Traceback (most recent calls WITHOUT Sacred internals):
  File "/home/username/project/filename.py", line 401, in predict
    batch_pred_ids, label_ids, _ = self.trainer.predict(dataset)
  File "/home/username/.local/lib/python3.6/site-packages/transformers/trainer.py", line 1355, in predict
    return self.prediction_loop(test_dataloader, description="Prediction")
  File "/home/username/.local/lib/python3.6/site-packages/transformers/trainer.py", line 1417, in prediction_loop
    loss, logits, labels = self.prediction_step(model, inputs, prediction_loss_only)
  File "/home/username/project/filename.py", line 79, in quant_prediction_step
    outputs = model(**inputs)
  File "/usr/local/lib/python3.6/dist-packages/torch/nn/modules/module.py", line 727, in _call_impl
    result = self.forward(*input, **kwargs)
  File "/home/username/.local/lib/python3.6/site-packages/transformers/modeling_bert.py", line 1539, in forward
    return_dict=return_dict,
  File "/usr/local/lib/python3.6/dist-packages/torch/nn/modules/module.py", line 727, in _call_impl
    result = self.forward(*input, **kwargs)
  File "/home/username/.local/lib/python3.6/site-packages/transformers/modeling_bert.py", line 838, in forward
    input_ids=input_ids, position_ids=position_ids, token_type_ids=token_type_ids, inputs_embeds=inputs_embeds
  File "/usr/local/lib/python3.6/dist-packages/torch/nn/modules/module.py", line 727, in _call_impl
    result = self.forward(*input, **kwargs)
  File "/home/username/.local/lib/python3.6/site-packages/transformers/modeling_bert.py", line 201, in forward
    embeddings = inputs_embeds + position_embeddings + token_type_embeddings
RuntimeError: The size of tensor a (1024) must match the size of tensor b (128) at non-singleton dimension 0

Errors A seems understandable to me, but I’m not sure what is going on with that second one. If I check manually, without quantization, inputs_embeds, position_embeddings and token_type_embeddings have shape (8, 128, 768), or sometimes (1, 128, 768) at the point where the error occurs. But with QAT (or static quantization), they have shape (1024, 768) or (128, 768) instead, as if the first two dimensions had been concatenated. Is there a way to change them back to their correct shape, maybe by changing the qconfig? I’d rather not edit the library, especially considering that my model type is determined at runtime.
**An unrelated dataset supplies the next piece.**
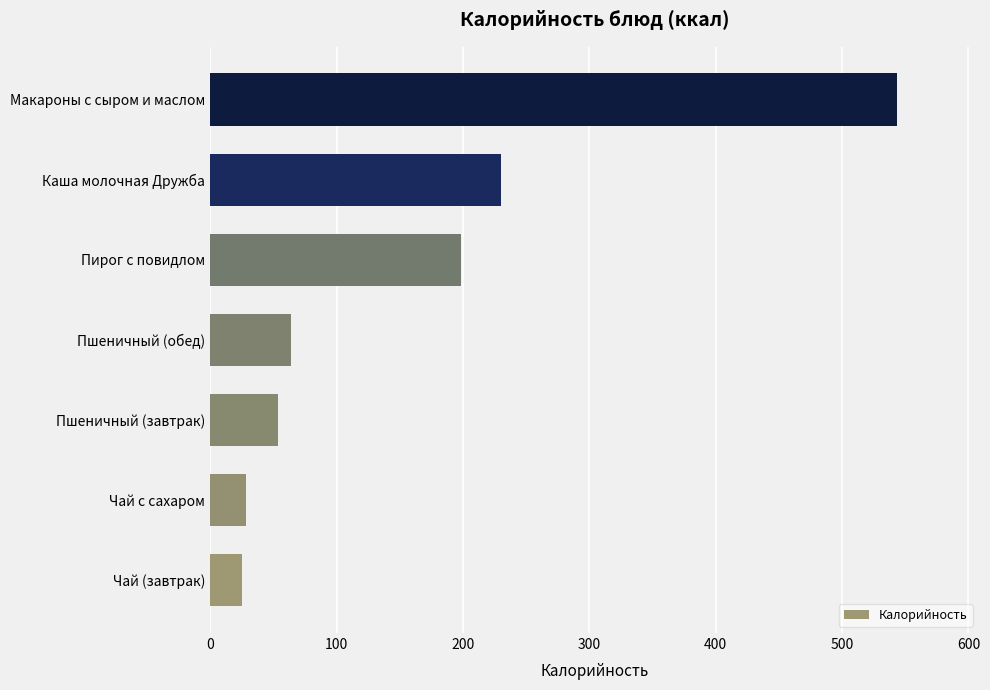

The value at Пшеничный (обед) is 107.1. True or false?

False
This is surprising, can you provide a smaller repro so that we can investigate this further, something like this snippet alone:

   if inputs_embeds is None:
        inputs_embeds = self.word_embeddings(input_ids)
    token_type_embeddings = self.token_type_embeddings(token_type_ids)

    embeddings = inputs_embeds + token_type_embeddings

@pie3636 did you resolve this issue? Which iterator are you using to iterate over modules when reassigning the config.